US 11,868,337 B2
	Systems and methods for correcting label bias in data
Anirban Chatterjee, San Bruno, CA (US); Vijay Srinivas Agneeswaran, Bangalore (IN); and Subhadip Paul, West Bengal (IN)
Assigned to Walmart Apollo, LLC, Bentonville, AR (US)
Filed by Walmart Apollo LLC, Bentonville, AR (US)
Filed on Dec. 9, 2020, as Appl. No. 17/116,651.
Prior Publication US 2022/0179840 A1, Jun. 9, 2022
Int. Cl. G06F 16/00 (2019.01); G06F 16/23 (2019.01); G06N 20/00 (2019.01)
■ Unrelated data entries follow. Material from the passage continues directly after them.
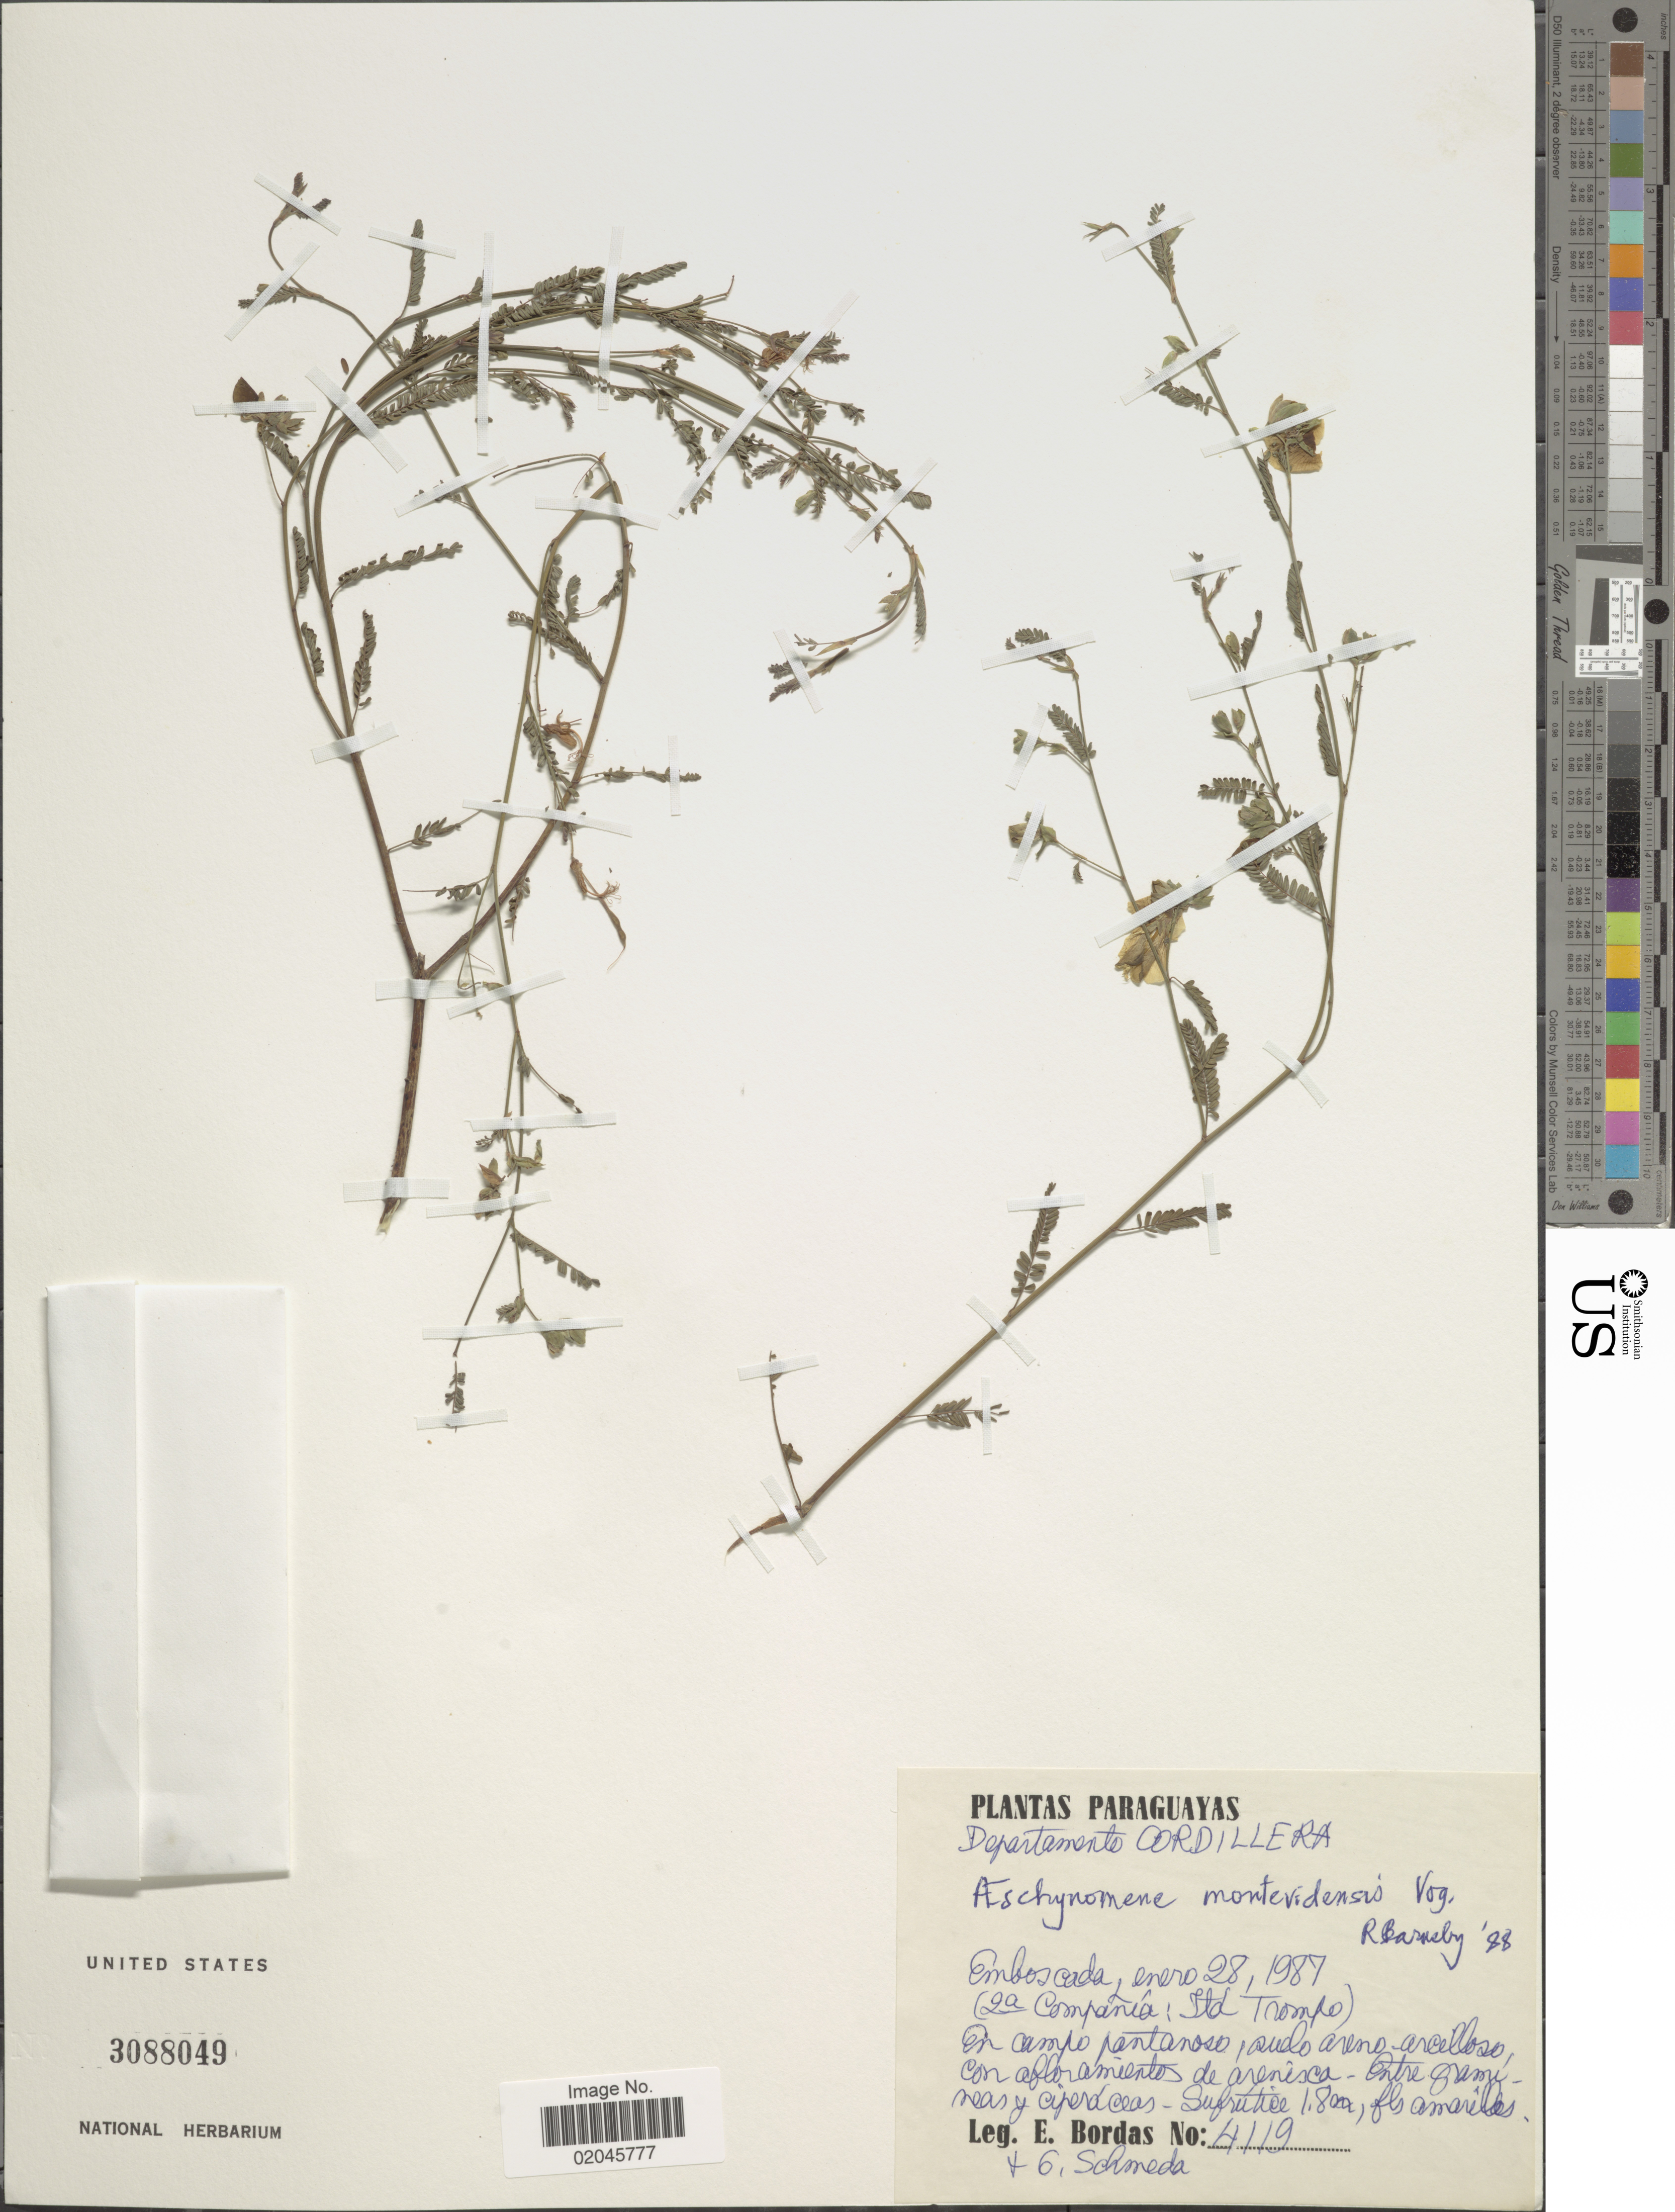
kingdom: Plantae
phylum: Tracheophyta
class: Magnoliopsida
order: Fabales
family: Fabaceae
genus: Aeschynomene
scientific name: Aeschynomene montevidensis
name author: Vogel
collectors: E. Bordas & G. Schmeda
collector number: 4119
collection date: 1987-01-28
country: Paraguay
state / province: Cordillera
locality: Emboscada (La Compania: Itd Trompo).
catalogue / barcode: US 3088049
CPC G06F 16/2365 (2019.01) [G06N 20/00 (2019.01)]

14 Claims

1. A system comprising:

a memory having instructions stored thereon, and a processor configured to read the instructions to:

obtain a dataset from a database;

select a first portion of the dataset including trusted data of the dataset such that a remaining dataset exists, wherein the first portion of the dataset is selected using stratified sampling of the dataset;

generate a first classification model based on the remaining dataset;

generate an updated untrusted dataset by simulating exposure of the remaining dataset to an adversarial process;

generate a second classification model based on the updated untrusted dataset;

for each data sample of the remaining dataset, determine whether a corresponding observed label is a true label for the data sample based at least in part on the first portion of the dataset, wherein the determination is based on an estimated reverse transformation function for the first classification model and the second classification model;

generate an updated remaining dataset based on the determination, for each data sample of the remaining dataset, whether the observed label is a true label for the data sample; and

train a machine learning model based on the updated remaining dataset and the first portion of the dataset by:

for each data sample of the remaining dataset, determining a probability of the corresponding observed label being a true label; and

determining, for each data sample of the remaining dataset, whether the corresponding observed label is a true label based on the probability, wherein determining whether the corresponding observed label is the true label is based on a confidence of the processor to have correctly determined the probability.